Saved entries
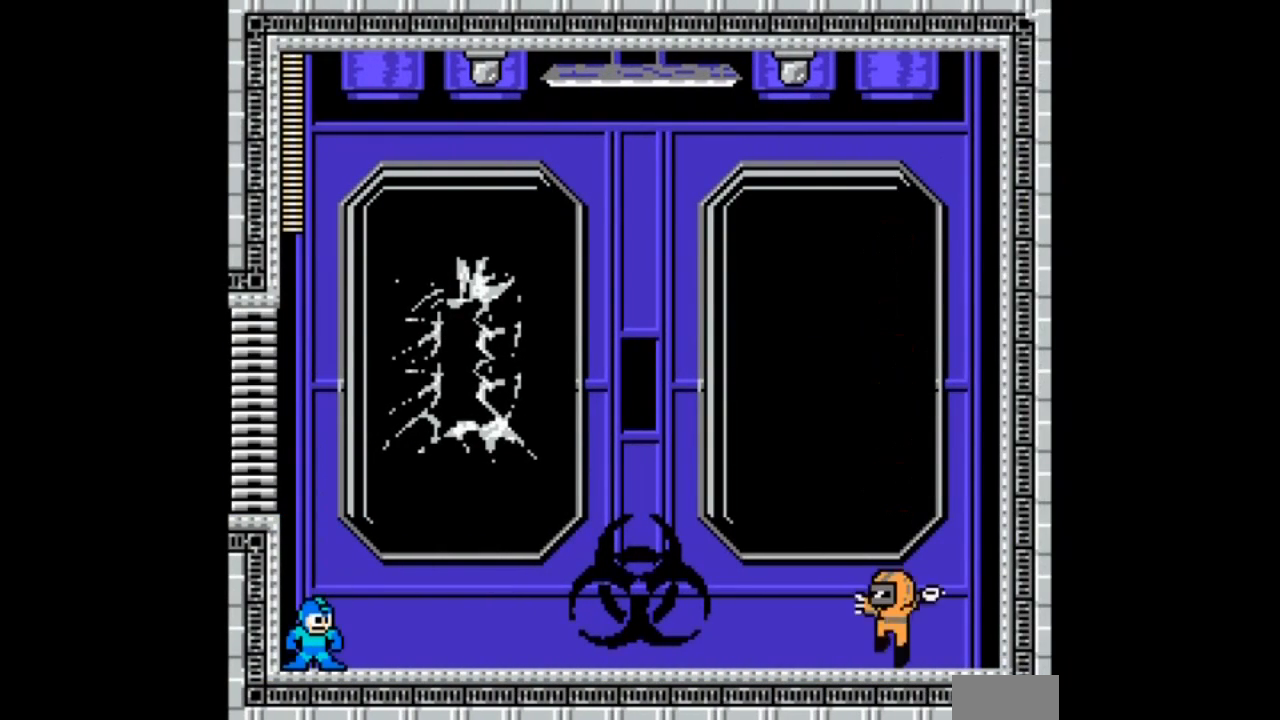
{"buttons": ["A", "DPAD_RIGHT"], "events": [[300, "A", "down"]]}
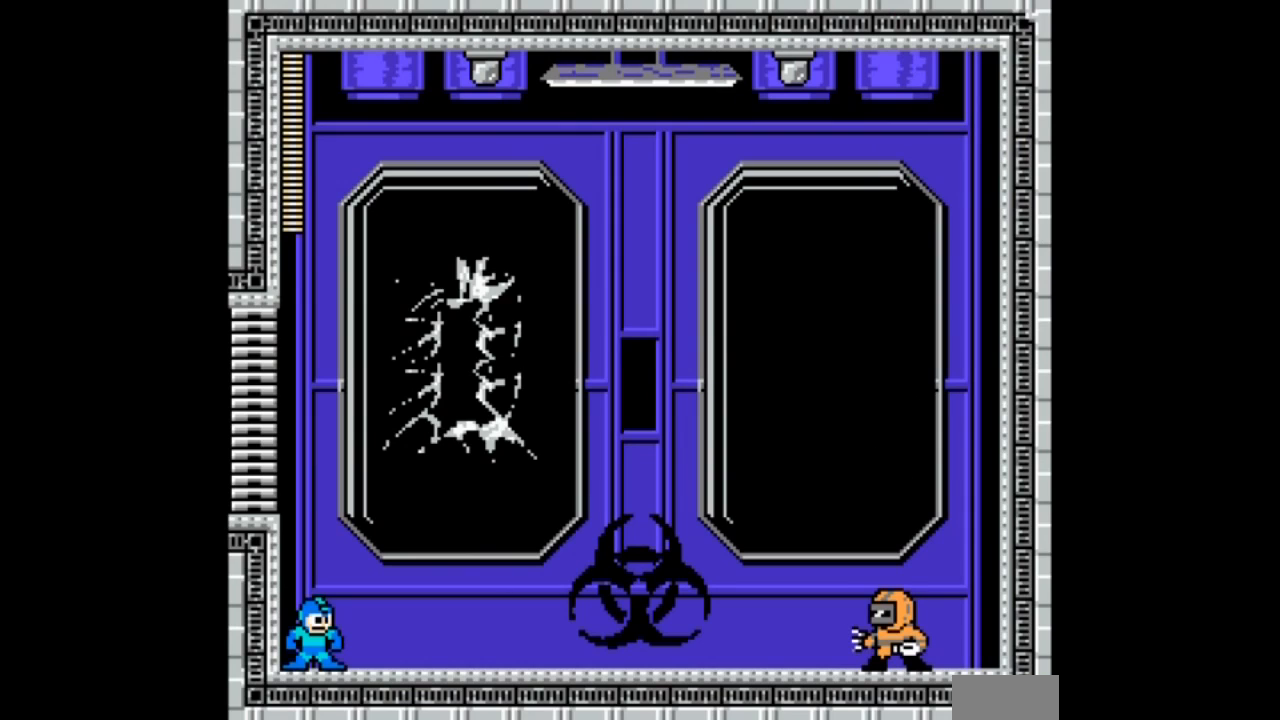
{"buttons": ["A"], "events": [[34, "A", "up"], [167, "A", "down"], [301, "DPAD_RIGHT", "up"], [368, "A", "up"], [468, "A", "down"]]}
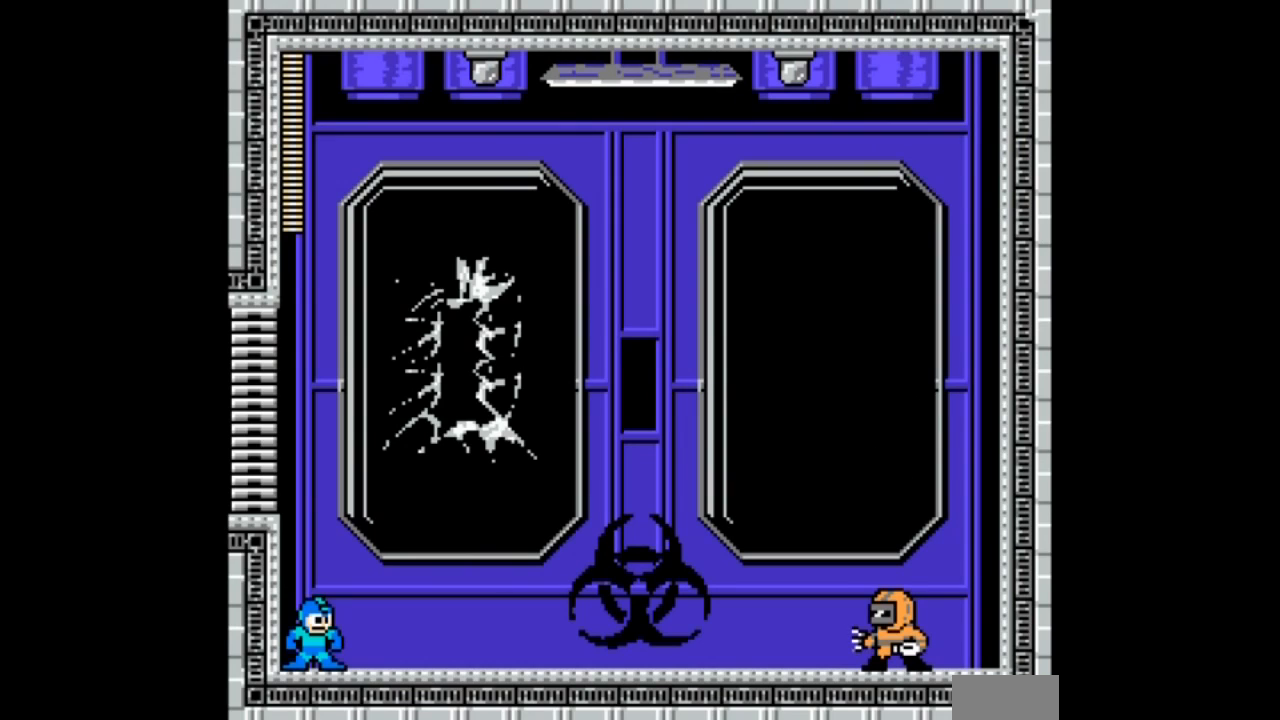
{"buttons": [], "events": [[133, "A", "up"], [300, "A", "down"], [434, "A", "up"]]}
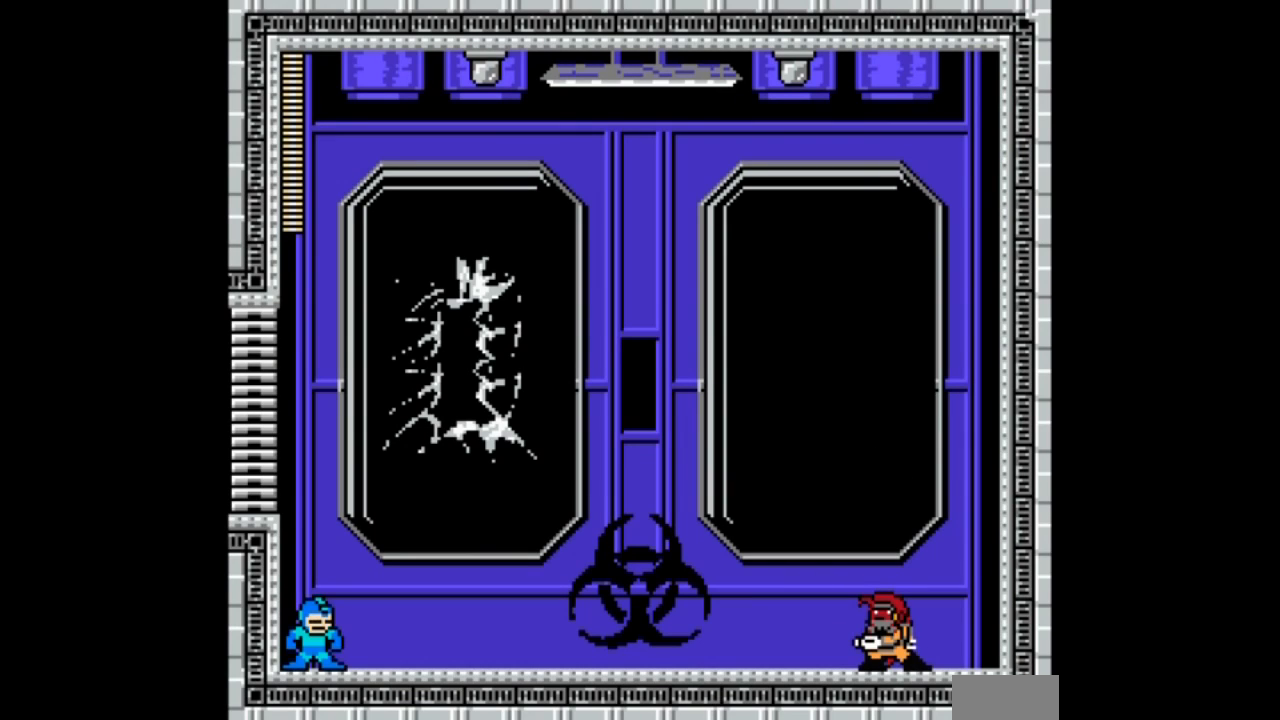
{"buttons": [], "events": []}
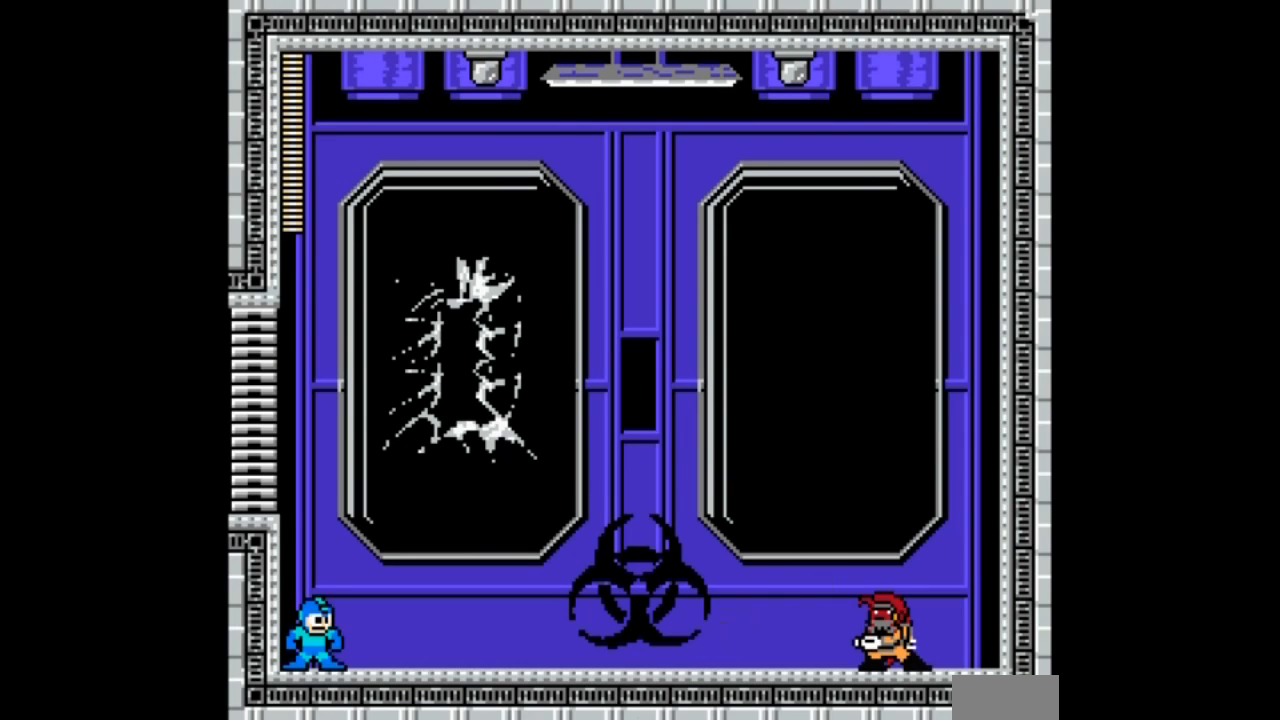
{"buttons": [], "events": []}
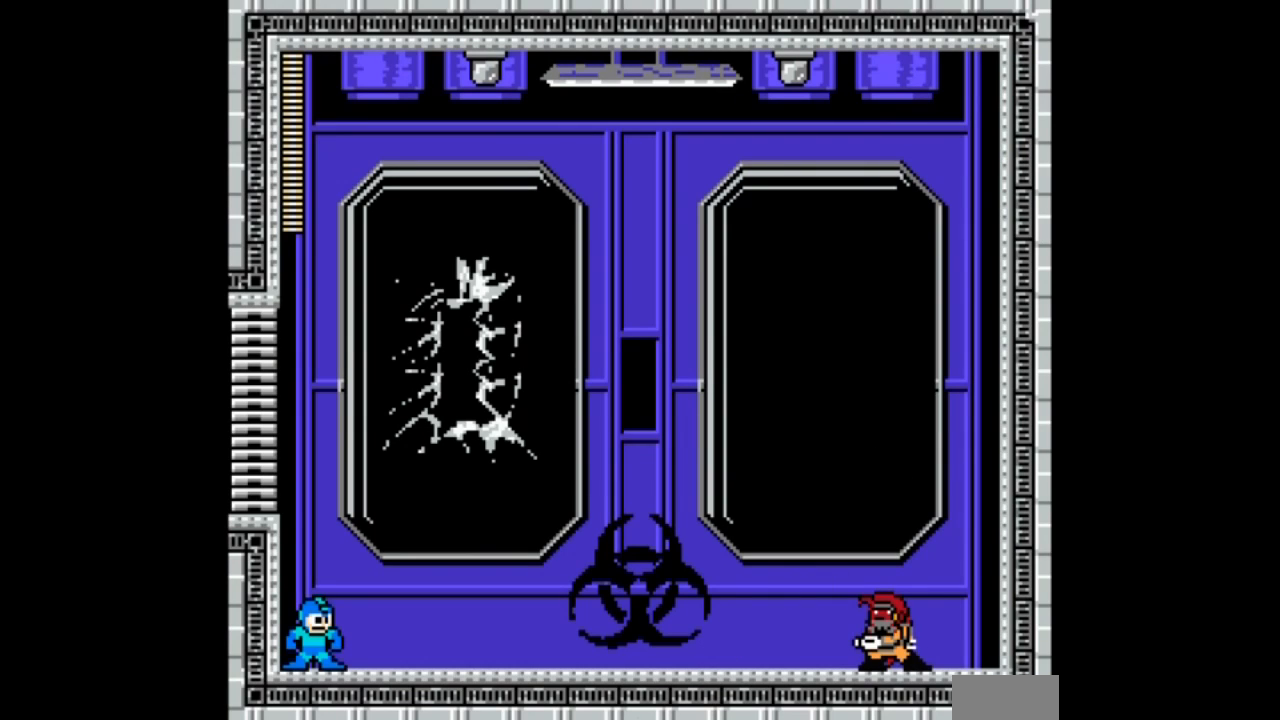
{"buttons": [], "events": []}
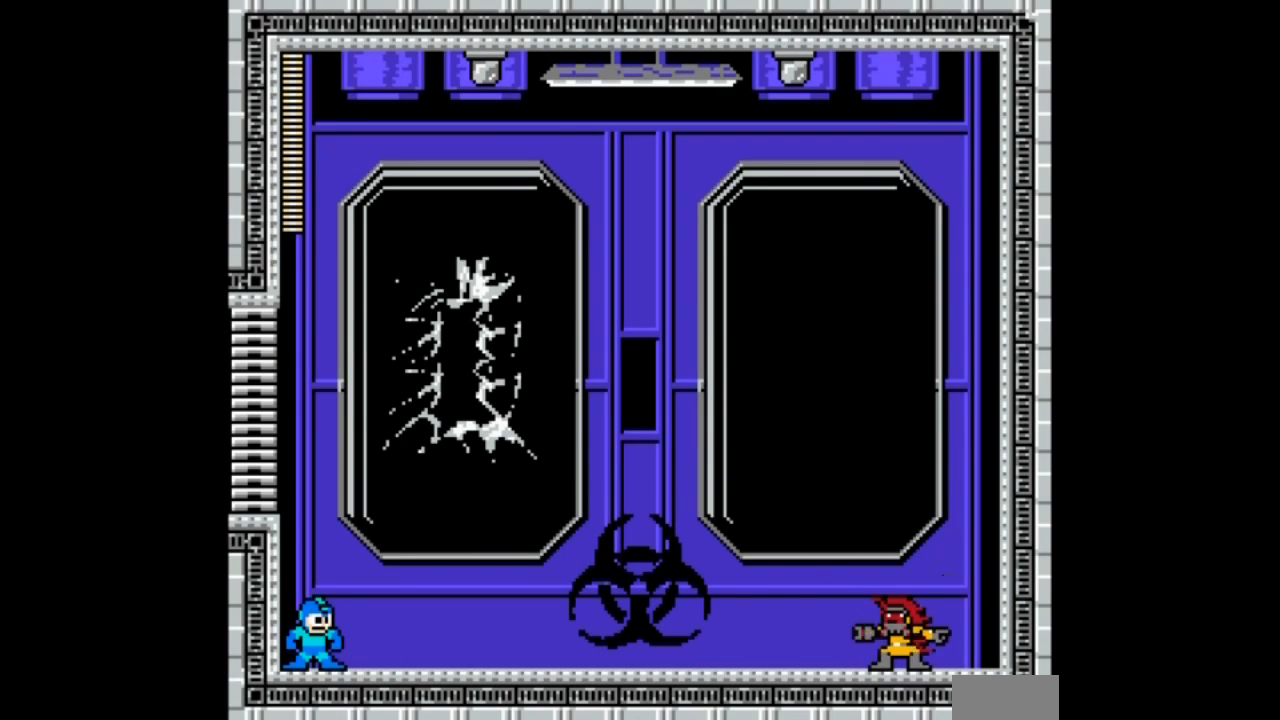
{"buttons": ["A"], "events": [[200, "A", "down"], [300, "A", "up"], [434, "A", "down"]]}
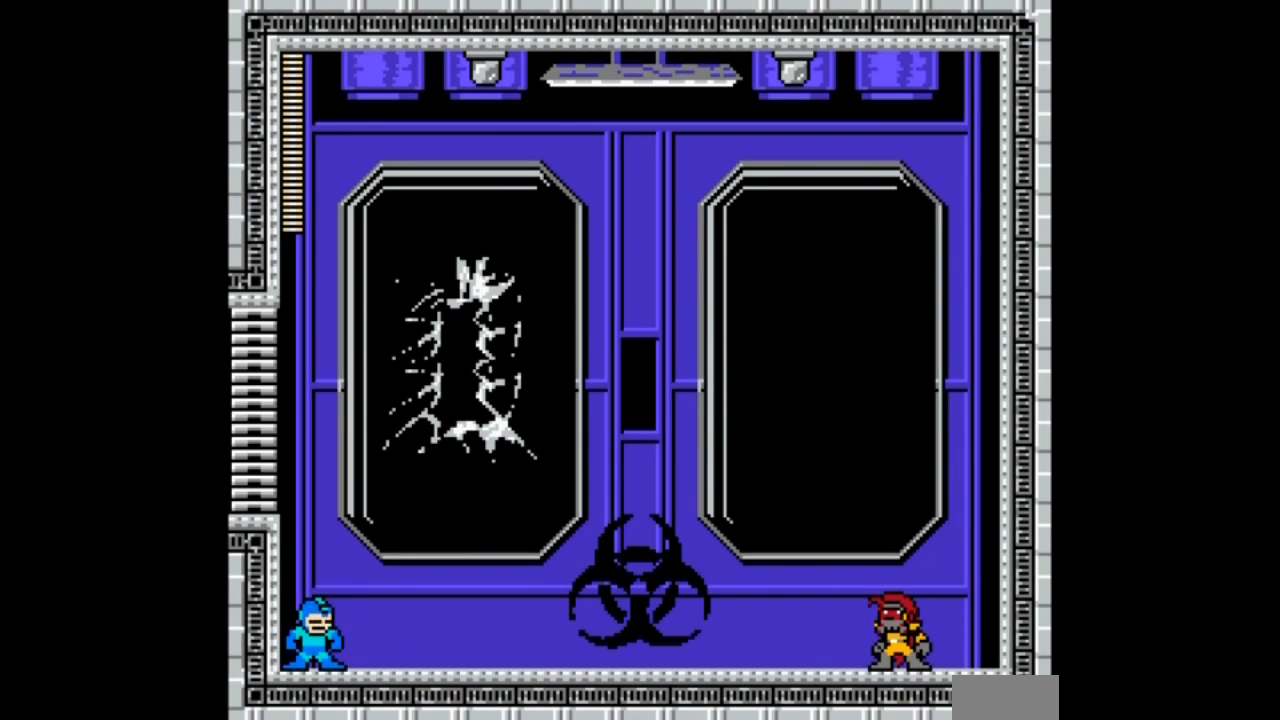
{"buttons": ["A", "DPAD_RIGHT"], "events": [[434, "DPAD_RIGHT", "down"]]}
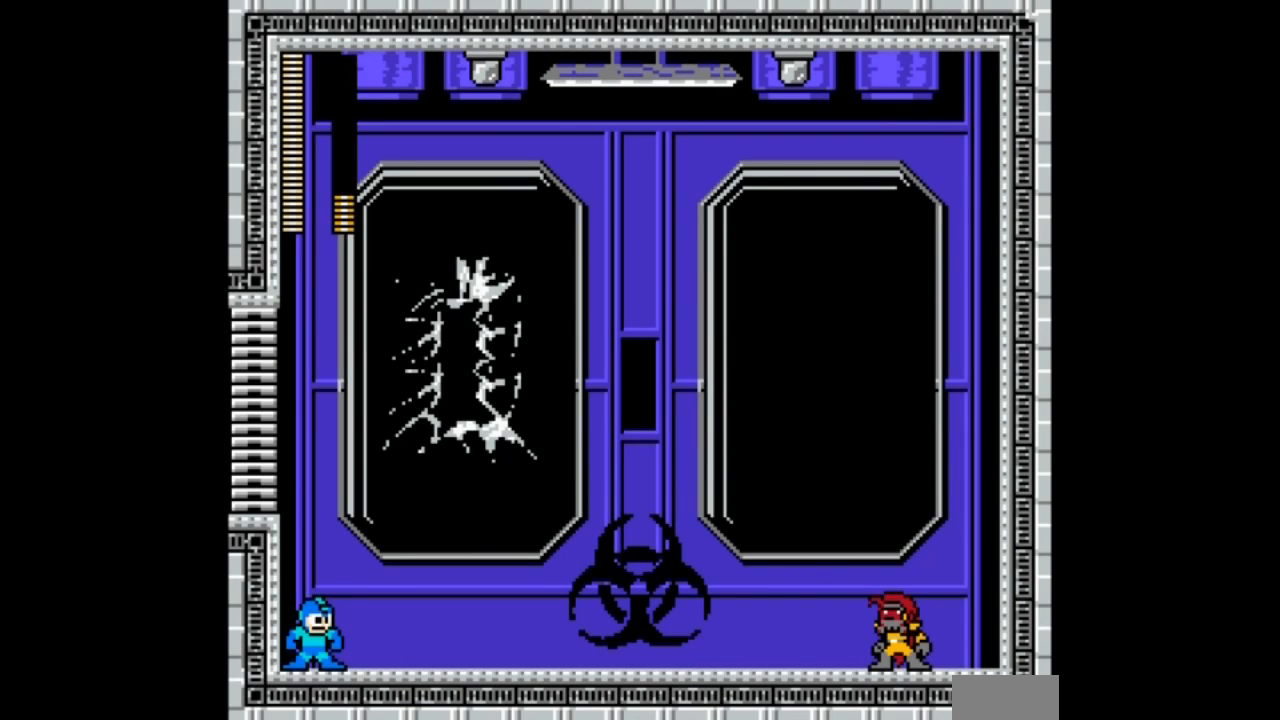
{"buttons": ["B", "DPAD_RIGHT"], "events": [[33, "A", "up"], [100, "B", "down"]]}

### What you should do
In the lines above, find the word "down" and copy each line that contains it.

### Exercise answer
{"buttons": ["A", "DPAD_RIGHT"], "events": [[300, "A", "down"]]}
{"buttons": ["A"], "events": [[34, "A", "up"], [167, "A", "down"], [301, "DPAD_RIGHT", "up"], [368, "A", "up"], [468, "A", "down"]]}
{"buttons": [], "events": [[133, "A", "up"], [300, "A", "down"], [434, "A", "up"]]}
{"buttons": ["A"], "events": [[200, "A", "down"], [300, "A", "up"], [434, "A", "down"]]}
{"buttons": ["A", "DPAD_RIGHT"], "events": [[434, "DPAD_RIGHT", "down"]]}
{"buttons": ["B", "DPAD_RIGHT"], "events": [[33, "A", "up"], [100, "B", "down"]]}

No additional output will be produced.